[ASSIGNMENT]: Copy word for word, please, the lines of the entries below running from the one containing "73: (169, 97, 1.24)" to the one containing "83: (196, 90, 1.23)", both ends included.
━━━ RECORD SET
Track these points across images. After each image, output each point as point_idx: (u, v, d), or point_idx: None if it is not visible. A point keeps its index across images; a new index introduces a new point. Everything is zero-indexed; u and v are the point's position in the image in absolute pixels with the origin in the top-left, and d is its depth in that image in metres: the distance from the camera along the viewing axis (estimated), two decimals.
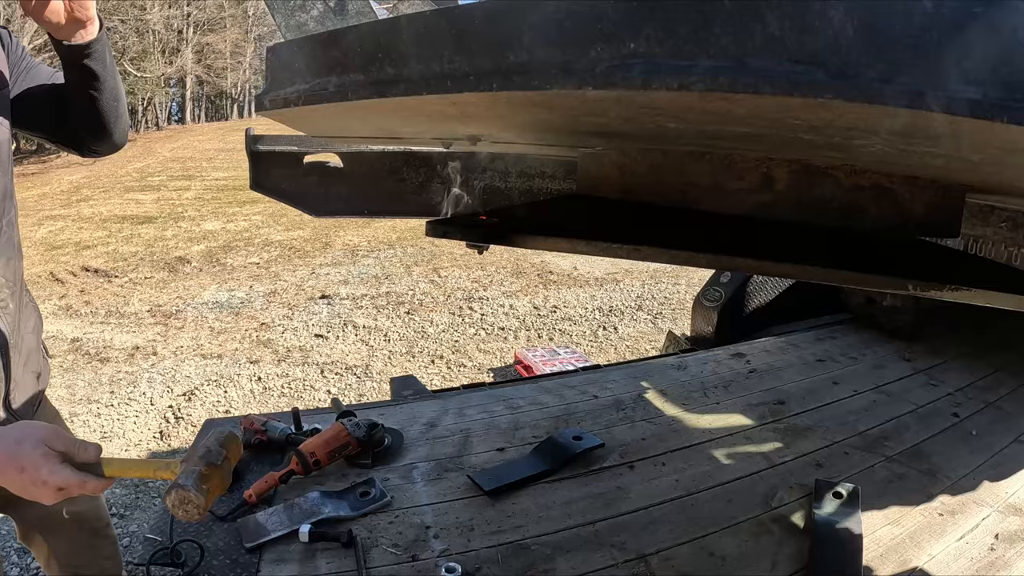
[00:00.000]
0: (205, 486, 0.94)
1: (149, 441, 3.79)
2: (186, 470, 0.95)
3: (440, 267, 7.39)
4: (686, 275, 6.65)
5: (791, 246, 0.81)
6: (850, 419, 2.28)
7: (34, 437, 0.91)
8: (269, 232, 9.52)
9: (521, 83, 0.52)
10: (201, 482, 0.94)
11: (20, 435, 0.91)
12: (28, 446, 0.90)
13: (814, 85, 0.43)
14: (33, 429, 0.93)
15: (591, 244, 0.83)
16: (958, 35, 0.43)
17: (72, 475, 0.92)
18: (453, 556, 1.54)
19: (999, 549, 1.62)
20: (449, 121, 0.84)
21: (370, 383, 4.50)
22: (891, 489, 1.86)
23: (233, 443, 1.02)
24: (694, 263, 0.79)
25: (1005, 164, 0.67)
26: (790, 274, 0.77)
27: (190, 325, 5.67)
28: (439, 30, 0.58)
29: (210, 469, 0.96)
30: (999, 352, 2.88)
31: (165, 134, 26.05)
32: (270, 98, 0.83)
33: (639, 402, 2.40)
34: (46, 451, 0.91)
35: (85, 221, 10.62)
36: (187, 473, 0.94)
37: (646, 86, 0.47)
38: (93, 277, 7.22)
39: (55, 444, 0.92)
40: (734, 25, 0.44)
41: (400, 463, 1.95)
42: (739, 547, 1.60)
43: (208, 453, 0.98)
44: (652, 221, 0.88)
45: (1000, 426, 2.24)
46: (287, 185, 2.25)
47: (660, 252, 0.78)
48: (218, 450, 0.99)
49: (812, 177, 0.80)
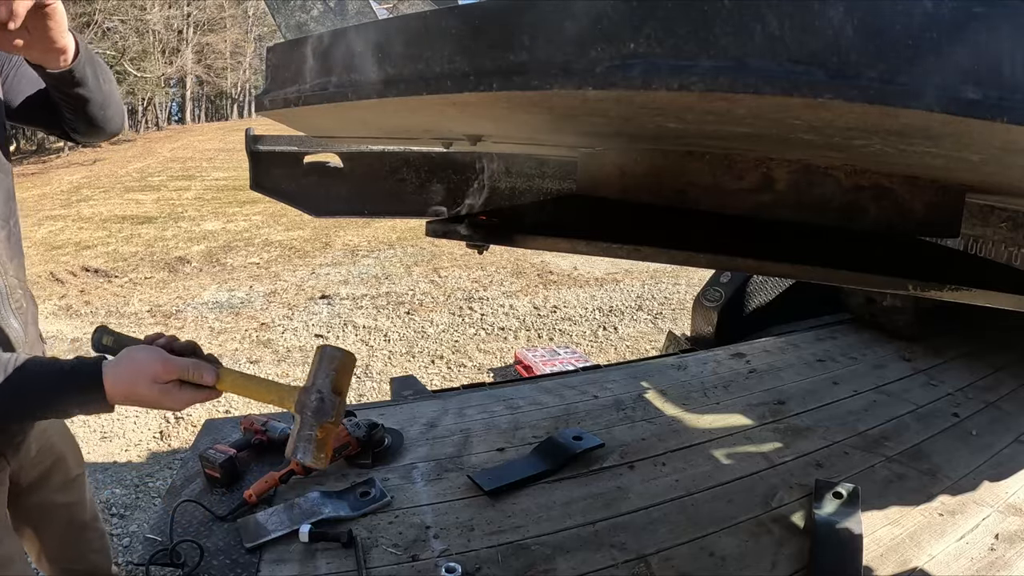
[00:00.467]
0: (322, 454, 0.96)
1: (149, 441, 3.79)
2: (301, 437, 0.96)
3: (440, 267, 7.39)
4: (686, 275, 6.65)
5: (791, 246, 0.81)
6: (850, 419, 2.28)
7: (146, 377, 0.94)
8: (269, 232, 9.53)
9: (521, 83, 0.52)
10: (318, 451, 0.96)
11: (132, 377, 0.94)
12: (143, 389, 0.94)
13: (814, 85, 0.43)
14: (141, 367, 0.95)
15: (591, 244, 0.83)
16: (958, 35, 0.43)
17: (190, 399, 0.97)
18: (453, 556, 1.54)
19: (999, 549, 1.62)
20: (449, 121, 0.84)
21: (370, 383, 4.50)
22: (891, 489, 1.86)
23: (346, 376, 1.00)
24: (694, 263, 0.79)
25: (1005, 164, 0.67)
26: (790, 274, 0.77)
27: (190, 325, 5.67)
28: (439, 30, 0.58)
29: (324, 431, 0.96)
30: (999, 352, 2.88)
31: (165, 134, 26.05)
32: (270, 98, 0.83)
33: (639, 402, 2.40)
34: (161, 387, 0.94)
35: (85, 221, 10.62)
36: (303, 445, 0.96)
37: (646, 86, 0.47)
38: (93, 277, 7.22)
39: (167, 376, 0.94)
40: (734, 25, 0.44)
41: (400, 463, 1.95)
42: (739, 547, 1.60)
43: (321, 408, 0.96)
44: (652, 221, 0.88)
45: (1000, 426, 2.24)
46: (287, 185, 2.25)
47: (660, 252, 0.78)
48: (331, 400, 0.97)
49: (812, 177, 0.80)
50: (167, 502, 1.73)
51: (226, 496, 1.74)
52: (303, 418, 0.96)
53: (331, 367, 0.99)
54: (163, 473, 3.44)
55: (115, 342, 1.07)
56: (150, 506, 3.13)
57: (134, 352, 0.97)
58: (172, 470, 3.40)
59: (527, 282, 6.76)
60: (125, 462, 3.59)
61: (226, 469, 1.77)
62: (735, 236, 0.82)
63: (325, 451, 0.97)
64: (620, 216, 0.92)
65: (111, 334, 1.08)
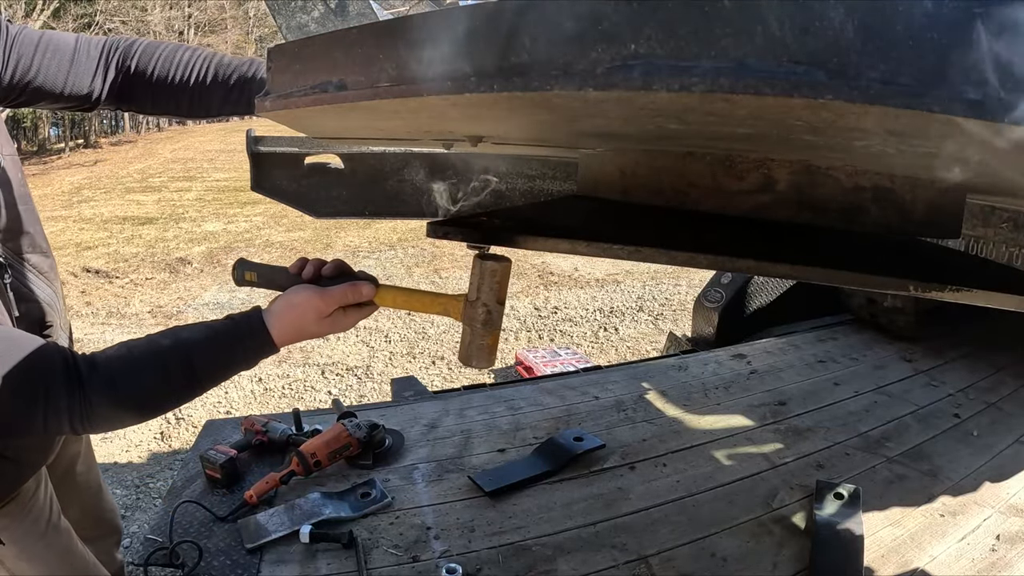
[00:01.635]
0: (492, 356, 1.05)
1: (150, 442, 3.79)
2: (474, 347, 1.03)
3: (441, 268, 7.39)
4: (687, 276, 6.65)
5: (792, 247, 0.81)
6: (851, 420, 2.28)
7: (311, 319, 1.00)
8: (270, 233, 9.53)
9: (521, 84, 0.52)
10: (490, 356, 1.04)
11: (298, 321, 0.99)
12: (312, 327, 1.00)
13: (815, 86, 0.43)
14: (303, 311, 1.00)
15: (592, 245, 0.82)
16: (958, 35, 0.43)
17: (356, 318, 1.04)
18: (454, 557, 1.54)
19: (1000, 550, 1.62)
20: (450, 122, 0.84)
21: (371, 384, 4.50)
22: (892, 490, 1.85)
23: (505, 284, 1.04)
24: (694, 264, 0.79)
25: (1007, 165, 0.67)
26: (791, 275, 0.77)
27: None
28: (439, 31, 0.59)
29: (493, 338, 1.03)
30: (1000, 353, 2.87)
31: (166, 135, 26.08)
32: (271, 99, 0.83)
33: (640, 403, 2.40)
34: (327, 320, 1.01)
35: (86, 222, 10.62)
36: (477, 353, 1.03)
37: (647, 87, 0.47)
38: (94, 278, 7.22)
39: (328, 309, 1.00)
40: (735, 26, 0.44)
41: (401, 464, 1.95)
42: (740, 548, 1.60)
43: (489, 320, 1.01)
44: (652, 222, 0.88)
45: (1001, 427, 2.24)
46: (288, 186, 2.26)
47: (660, 253, 0.78)
48: (497, 310, 1.02)
49: (813, 178, 0.79)
50: (167, 503, 1.73)
51: (227, 497, 1.74)
52: (473, 330, 1.03)
53: (493, 280, 1.02)
54: (164, 474, 3.44)
55: (259, 276, 1.10)
56: (150, 507, 3.14)
57: (291, 297, 1.01)
58: (173, 471, 3.40)
59: (528, 283, 6.76)
60: (126, 463, 3.59)
61: (227, 470, 1.77)
62: (736, 237, 0.82)
63: (494, 353, 1.05)
64: (621, 217, 0.92)
65: (252, 268, 1.11)
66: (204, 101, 1.24)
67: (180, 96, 1.24)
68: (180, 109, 1.27)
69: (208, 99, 1.24)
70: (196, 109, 1.26)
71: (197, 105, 1.25)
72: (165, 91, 1.23)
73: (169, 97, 1.24)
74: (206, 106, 1.25)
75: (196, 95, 1.23)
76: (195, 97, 1.24)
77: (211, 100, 1.24)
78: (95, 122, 24.64)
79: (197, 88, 1.22)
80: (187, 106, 1.25)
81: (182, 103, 1.25)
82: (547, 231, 0.90)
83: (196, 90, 1.23)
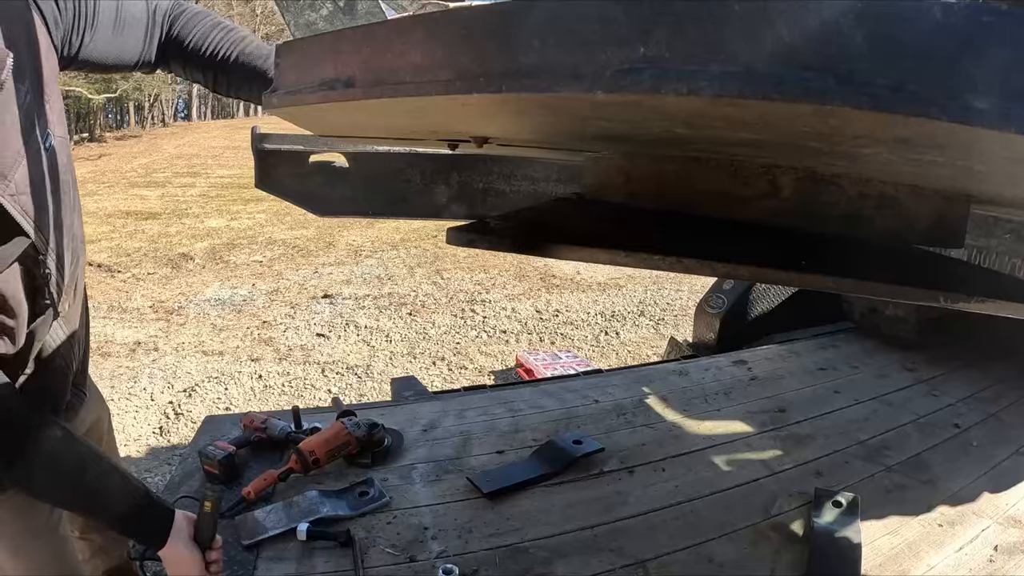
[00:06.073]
0: None
1: (149, 437, 3.79)
2: None
3: (443, 269, 7.39)
4: (688, 281, 6.64)
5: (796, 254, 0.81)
6: (851, 428, 2.27)
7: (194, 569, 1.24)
8: (273, 230, 9.53)
9: (530, 85, 0.52)
10: None
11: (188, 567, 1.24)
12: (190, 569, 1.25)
13: (823, 92, 0.43)
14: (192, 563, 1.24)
15: (631, 256, 0.78)
16: (967, 44, 0.43)
17: None
18: (451, 557, 1.54)
19: (998, 561, 1.62)
20: (457, 122, 0.84)
21: (371, 383, 4.50)
22: (891, 499, 1.85)
23: None
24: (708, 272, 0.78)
25: (1011, 175, 0.67)
26: (794, 283, 0.77)
27: (192, 322, 5.68)
28: (449, 31, 0.59)
29: None
30: (1001, 363, 2.87)
31: (171, 131, 26.12)
32: (277, 96, 0.83)
33: (640, 407, 2.40)
34: None
35: (89, 216, 10.63)
36: None
37: (655, 91, 0.47)
38: (96, 272, 7.22)
39: None
40: (744, 31, 0.44)
41: (399, 464, 1.95)
42: (738, 554, 1.60)
43: None
44: (693, 232, 0.84)
45: (1001, 437, 2.24)
46: (292, 184, 2.26)
47: (702, 265, 0.75)
48: None
49: (818, 185, 0.79)
50: (165, 498, 1.73)
51: (224, 493, 1.74)
52: None
53: None
54: (162, 469, 3.44)
55: None
56: None
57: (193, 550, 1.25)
58: (171, 466, 3.40)
59: (530, 285, 6.76)
60: (124, 457, 3.59)
61: (225, 466, 1.77)
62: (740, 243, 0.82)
63: None
64: (663, 227, 0.87)
65: None
66: (223, 80, 1.33)
67: (206, 70, 1.33)
68: (206, 82, 1.36)
69: (227, 80, 1.33)
70: (218, 86, 1.35)
71: (218, 83, 1.35)
72: (193, 62, 1.32)
73: (196, 68, 1.33)
74: (224, 85, 1.35)
75: (219, 72, 1.32)
76: (218, 75, 1.33)
77: (229, 81, 1.33)
78: (100, 117, 24.68)
79: (220, 66, 1.31)
80: (211, 81, 1.35)
81: (207, 77, 1.34)
82: (583, 240, 0.85)
83: (219, 67, 1.31)
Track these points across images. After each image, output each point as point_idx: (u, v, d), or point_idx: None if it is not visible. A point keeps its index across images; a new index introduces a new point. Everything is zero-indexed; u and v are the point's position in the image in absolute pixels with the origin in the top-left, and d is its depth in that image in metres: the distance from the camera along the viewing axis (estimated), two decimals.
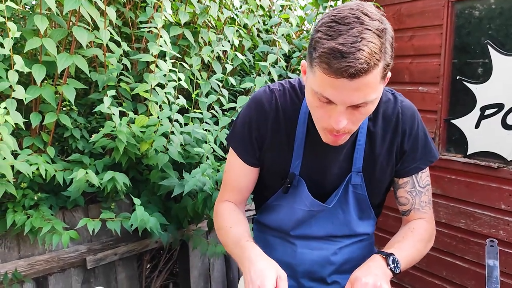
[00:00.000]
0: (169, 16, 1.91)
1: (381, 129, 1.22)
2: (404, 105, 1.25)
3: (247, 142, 1.26)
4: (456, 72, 2.16)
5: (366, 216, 1.33)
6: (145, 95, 1.91)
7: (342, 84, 0.92)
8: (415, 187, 1.29)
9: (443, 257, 2.27)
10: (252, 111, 1.26)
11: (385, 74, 0.97)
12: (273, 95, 1.24)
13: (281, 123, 1.23)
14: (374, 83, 0.95)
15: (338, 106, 0.97)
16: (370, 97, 0.96)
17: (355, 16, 0.92)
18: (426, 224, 1.30)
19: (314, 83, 0.98)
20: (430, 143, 1.29)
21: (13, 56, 1.62)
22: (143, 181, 2.19)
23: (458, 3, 2.12)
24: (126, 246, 2.22)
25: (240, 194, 1.35)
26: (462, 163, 2.15)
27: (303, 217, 1.29)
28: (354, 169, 1.23)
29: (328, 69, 0.91)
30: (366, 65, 0.89)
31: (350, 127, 1.04)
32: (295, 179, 1.24)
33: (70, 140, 2.03)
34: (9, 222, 1.79)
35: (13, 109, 1.62)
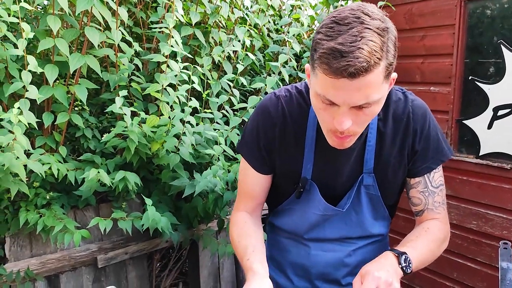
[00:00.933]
0: (181, 17, 1.91)
1: (391, 130, 1.21)
2: (415, 104, 1.22)
3: (256, 150, 1.27)
4: (468, 72, 2.14)
5: (380, 216, 1.31)
6: (157, 95, 1.92)
7: (343, 85, 0.91)
8: (427, 187, 1.27)
9: (454, 258, 2.26)
10: (259, 119, 1.26)
11: (388, 73, 0.96)
12: (279, 101, 1.23)
13: (290, 129, 1.23)
14: (376, 83, 0.93)
15: (341, 107, 0.96)
16: (373, 98, 0.95)
17: (355, 16, 0.91)
18: (440, 225, 1.28)
19: (317, 85, 0.98)
20: (442, 142, 1.26)
21: (27, 56, 1.63)
22: (153, 181, 2.20)
23: (471, 2, 2.10)
24: (137, 245, 2.24)
25: (255, 201, 1.35)
26: (474, 164, 2.14)
27: (317, 221, 1.28)
28: (365, 170, 1.22)
29: (328, 69, 0.91)
30: (366, 64, 0.88)
31: (354, 129, 1.02)
32: (307, 183, 1.23)
33: (82, 139, 2.04)
34: (22, 221, 1.81)
35: (26, 109, 1.64)
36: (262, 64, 2.65)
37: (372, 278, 1.02)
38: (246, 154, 1.30)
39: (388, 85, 1.00)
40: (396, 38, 0.97)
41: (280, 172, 1.28)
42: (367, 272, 1.05)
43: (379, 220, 1.32)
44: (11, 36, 1.69)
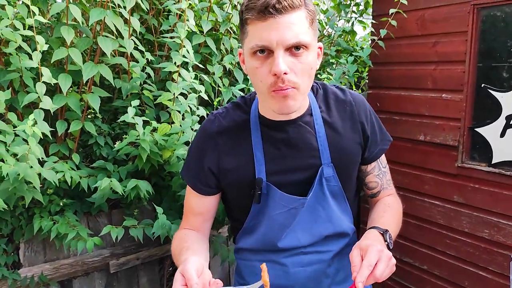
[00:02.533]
━━━━━━
[EXERCISE SOLUTION]:
73: (169, 97, 1.24)
74: (206, 106, 1.25)
75: (196, 95, 1.23)
76: (195, 97, 1.24)
77: (211, 100, 1.24)
78: (95, 122, 24.64)
79: (197, 88, 1.22)
80: (187, 106, 1.25)
81: (182, 103, 1.25)
82: (547, 231, 0.90)
83: (196, 90, 1.23)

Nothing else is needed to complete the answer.